> _The problem_
Copy out the lines of the entries below without any changes, beginning at the line that has "common name: Duckweed" and going through the final line of the entries.

> _Task input_
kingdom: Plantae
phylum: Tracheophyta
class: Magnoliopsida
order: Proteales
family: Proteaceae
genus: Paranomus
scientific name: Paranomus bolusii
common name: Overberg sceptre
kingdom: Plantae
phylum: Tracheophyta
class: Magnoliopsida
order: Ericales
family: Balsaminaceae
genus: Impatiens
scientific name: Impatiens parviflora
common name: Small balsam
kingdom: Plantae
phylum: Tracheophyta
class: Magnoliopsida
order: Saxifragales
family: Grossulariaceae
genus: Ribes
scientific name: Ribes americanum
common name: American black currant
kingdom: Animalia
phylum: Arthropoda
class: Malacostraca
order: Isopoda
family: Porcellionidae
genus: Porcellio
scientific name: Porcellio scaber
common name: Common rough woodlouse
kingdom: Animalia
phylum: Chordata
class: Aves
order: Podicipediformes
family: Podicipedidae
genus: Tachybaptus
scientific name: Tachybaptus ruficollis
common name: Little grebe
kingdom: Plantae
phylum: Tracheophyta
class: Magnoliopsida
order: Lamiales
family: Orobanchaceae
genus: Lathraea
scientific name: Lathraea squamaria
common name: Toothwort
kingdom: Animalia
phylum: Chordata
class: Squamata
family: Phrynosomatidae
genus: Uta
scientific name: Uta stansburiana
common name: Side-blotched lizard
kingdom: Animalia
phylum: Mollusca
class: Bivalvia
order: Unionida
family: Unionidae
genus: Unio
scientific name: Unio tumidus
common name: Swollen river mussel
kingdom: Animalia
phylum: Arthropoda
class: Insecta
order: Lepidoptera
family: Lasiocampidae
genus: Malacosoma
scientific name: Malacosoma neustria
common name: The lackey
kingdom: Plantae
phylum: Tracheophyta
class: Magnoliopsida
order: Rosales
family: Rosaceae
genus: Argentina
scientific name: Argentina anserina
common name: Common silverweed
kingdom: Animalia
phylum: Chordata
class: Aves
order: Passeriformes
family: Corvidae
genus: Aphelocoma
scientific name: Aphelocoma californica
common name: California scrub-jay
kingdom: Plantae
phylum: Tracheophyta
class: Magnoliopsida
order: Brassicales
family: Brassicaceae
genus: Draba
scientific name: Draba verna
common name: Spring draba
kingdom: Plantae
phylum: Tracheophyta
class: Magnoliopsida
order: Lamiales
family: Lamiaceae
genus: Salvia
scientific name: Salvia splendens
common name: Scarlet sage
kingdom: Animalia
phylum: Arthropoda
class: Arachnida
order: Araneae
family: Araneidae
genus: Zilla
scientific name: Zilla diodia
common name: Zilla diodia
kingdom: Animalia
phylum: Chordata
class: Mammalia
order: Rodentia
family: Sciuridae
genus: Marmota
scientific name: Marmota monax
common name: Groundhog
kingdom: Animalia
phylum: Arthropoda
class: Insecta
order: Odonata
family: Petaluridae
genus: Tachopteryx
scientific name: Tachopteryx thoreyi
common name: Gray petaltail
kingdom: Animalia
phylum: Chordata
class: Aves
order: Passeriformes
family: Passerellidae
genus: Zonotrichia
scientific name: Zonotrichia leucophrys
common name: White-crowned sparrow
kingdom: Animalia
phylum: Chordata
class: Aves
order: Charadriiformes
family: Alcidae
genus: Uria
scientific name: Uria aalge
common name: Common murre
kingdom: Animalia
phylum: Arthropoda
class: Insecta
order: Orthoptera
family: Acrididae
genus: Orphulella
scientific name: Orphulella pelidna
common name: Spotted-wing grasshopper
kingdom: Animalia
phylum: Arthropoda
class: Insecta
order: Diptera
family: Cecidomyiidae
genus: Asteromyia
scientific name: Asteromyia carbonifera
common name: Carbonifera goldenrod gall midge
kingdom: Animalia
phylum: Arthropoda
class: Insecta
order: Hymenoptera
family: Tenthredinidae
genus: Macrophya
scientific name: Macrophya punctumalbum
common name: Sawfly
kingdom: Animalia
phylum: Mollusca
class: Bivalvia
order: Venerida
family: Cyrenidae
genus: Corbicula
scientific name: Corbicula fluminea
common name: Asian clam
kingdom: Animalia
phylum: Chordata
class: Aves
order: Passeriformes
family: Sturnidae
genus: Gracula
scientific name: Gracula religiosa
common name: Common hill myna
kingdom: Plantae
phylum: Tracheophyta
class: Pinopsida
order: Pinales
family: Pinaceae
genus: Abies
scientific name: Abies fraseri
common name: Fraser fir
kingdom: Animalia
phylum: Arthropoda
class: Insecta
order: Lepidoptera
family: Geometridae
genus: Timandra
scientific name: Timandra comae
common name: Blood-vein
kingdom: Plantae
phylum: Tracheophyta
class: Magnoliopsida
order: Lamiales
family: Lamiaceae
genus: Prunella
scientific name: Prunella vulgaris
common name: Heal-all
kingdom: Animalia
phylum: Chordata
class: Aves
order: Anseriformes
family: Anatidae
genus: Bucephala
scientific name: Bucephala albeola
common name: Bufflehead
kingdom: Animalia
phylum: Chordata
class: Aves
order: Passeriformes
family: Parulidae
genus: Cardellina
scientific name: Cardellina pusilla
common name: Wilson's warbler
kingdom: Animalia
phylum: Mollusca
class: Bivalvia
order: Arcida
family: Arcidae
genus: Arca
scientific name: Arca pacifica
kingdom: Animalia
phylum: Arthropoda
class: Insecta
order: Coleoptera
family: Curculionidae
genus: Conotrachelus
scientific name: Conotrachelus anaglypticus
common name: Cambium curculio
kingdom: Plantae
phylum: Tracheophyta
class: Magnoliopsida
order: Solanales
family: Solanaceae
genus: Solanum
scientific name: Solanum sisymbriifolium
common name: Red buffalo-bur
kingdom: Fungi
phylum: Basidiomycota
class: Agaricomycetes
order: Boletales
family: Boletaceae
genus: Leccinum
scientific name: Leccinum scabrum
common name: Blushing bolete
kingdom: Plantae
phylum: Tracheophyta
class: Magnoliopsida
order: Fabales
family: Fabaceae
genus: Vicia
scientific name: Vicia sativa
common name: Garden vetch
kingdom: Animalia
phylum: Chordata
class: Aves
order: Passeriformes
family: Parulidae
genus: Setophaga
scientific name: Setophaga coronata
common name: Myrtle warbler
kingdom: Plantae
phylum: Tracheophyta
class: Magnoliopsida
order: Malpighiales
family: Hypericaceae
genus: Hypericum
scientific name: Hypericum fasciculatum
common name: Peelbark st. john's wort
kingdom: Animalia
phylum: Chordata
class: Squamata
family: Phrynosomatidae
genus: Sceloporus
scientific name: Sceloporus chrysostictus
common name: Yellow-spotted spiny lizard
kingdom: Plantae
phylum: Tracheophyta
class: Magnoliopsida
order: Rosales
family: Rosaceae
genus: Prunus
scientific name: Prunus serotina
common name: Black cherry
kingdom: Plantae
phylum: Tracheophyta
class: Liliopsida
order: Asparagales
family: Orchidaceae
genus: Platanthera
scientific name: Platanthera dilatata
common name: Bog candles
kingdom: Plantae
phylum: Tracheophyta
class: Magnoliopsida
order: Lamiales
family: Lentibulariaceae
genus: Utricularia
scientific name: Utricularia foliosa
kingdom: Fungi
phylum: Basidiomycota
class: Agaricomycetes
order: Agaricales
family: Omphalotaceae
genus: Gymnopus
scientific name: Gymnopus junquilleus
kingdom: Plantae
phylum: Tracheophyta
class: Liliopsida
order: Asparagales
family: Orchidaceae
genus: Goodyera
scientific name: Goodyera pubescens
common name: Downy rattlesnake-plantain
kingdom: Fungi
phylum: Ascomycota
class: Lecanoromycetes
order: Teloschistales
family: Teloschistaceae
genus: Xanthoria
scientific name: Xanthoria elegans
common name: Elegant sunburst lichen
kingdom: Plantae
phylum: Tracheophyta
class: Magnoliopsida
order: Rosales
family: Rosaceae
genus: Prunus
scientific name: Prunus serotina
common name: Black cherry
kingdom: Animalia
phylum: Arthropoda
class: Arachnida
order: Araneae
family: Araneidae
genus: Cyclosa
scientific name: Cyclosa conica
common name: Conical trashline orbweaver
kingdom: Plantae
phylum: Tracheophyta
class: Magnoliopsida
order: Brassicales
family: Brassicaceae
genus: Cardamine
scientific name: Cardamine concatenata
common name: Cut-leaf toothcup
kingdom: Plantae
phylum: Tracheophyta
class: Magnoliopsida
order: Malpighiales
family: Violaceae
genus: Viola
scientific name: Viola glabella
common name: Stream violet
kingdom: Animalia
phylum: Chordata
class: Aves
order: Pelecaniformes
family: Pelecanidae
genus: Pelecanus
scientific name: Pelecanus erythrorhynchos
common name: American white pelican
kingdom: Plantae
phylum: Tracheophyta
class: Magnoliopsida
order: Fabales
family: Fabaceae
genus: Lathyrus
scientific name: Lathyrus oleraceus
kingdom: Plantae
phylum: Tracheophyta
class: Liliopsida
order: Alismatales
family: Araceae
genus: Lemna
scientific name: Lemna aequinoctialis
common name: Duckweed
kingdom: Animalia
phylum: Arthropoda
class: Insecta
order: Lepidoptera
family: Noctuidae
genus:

> _Final answer_
common name: Duckweed
kingdom: Animalia
phylum: Arthropoda
class: Insecta
order: Lepidoptera
family: Noctuidae
genus:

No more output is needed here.